Troisième piège : négliger votre couverture sociale. Si vous opérez sans assurance maladie ni prévoyance et qu’un problème de santé survient, vous êtes seul. Le système de santé publique burkinabè est ce qu’il est. Anticipez.

Pour qui ce statut est-il pertinent ?

Le régime CME convient parfaitement si vous êtes :

  • Un consultant local avec clients burkinabè
  • Un artisan, commerçant ou prestataire de services à petite échelle
  • Un entrepreneur en phase de test sans structure lourde
  • Quelqu’un qui veut minimiser la complexité administrative

En revanche, si vous visez des marchés internationaux, des contrats en devises ou des investisseurs étrangers, une société (SARL, SA) sera probablement plus adaptée. L’entreprise individuelle reste une solution locale, simple, mais limitée en termes de crédibilité et de leviers juridiques.

Ressources officielles

Pour toute démarche ou clarification, consultez directement les sources institutionnelles burkinabè :

Les sites officiels sont parfois lents ou incomplets, mais ils restent votre meilleure source de vérité juridique.

Mon verdict

Le régime CME au Burkina Faso est une option pragmatique pour les entrepreneurs locaux à faible chiffre d’affaires. Simple, fiscalement prévisible, exempt de TVA. Mais ne vous y trompez pas : c’est un outil local, pas une structure d’optimisation internationale.

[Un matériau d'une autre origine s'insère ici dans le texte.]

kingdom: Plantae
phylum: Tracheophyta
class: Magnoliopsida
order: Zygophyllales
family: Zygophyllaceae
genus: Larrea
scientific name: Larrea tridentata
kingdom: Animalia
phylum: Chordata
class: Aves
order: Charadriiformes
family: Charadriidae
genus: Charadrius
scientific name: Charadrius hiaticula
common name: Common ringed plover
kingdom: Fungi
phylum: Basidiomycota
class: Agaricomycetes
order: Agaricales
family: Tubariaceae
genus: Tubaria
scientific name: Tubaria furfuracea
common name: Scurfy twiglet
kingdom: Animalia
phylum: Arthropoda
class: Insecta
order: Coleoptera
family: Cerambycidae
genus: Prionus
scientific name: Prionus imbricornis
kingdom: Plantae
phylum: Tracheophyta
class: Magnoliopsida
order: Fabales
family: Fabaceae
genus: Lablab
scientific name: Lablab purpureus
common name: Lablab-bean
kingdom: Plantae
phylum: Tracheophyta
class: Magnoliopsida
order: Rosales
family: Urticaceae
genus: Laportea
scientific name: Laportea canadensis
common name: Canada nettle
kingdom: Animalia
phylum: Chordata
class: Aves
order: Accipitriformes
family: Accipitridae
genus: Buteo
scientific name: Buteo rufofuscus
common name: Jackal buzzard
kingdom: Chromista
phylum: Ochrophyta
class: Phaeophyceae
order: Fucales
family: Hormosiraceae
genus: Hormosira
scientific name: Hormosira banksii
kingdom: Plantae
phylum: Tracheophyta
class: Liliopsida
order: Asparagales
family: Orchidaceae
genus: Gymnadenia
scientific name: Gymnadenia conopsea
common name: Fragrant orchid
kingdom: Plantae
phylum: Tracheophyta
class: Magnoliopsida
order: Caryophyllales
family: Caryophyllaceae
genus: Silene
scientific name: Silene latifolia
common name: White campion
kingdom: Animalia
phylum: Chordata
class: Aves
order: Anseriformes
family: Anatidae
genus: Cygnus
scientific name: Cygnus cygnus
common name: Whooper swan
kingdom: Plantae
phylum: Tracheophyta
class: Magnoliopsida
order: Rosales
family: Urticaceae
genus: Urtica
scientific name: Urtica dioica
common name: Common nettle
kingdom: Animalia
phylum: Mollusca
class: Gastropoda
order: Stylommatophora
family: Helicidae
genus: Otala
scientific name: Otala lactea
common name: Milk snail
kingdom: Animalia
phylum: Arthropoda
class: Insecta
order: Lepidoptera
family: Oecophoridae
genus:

Si vous cherchez à opérer depuis le Burkina tout en facturant ailleurs, vérifiez bien les conventions fiscales et les obligations déclaratives dans vos pays clients. Parce qu’une simplification locale ne vous protège pas des administrations étrangères.

Et si vous comptez rester sous ce régime longtemps, pensez à votre couverture sociale volontaire. Personne ne viendra vous sauver si vous négligez cet aspect. L’autonomie fiscale, c’est aussi l’autonomie de prévoyance.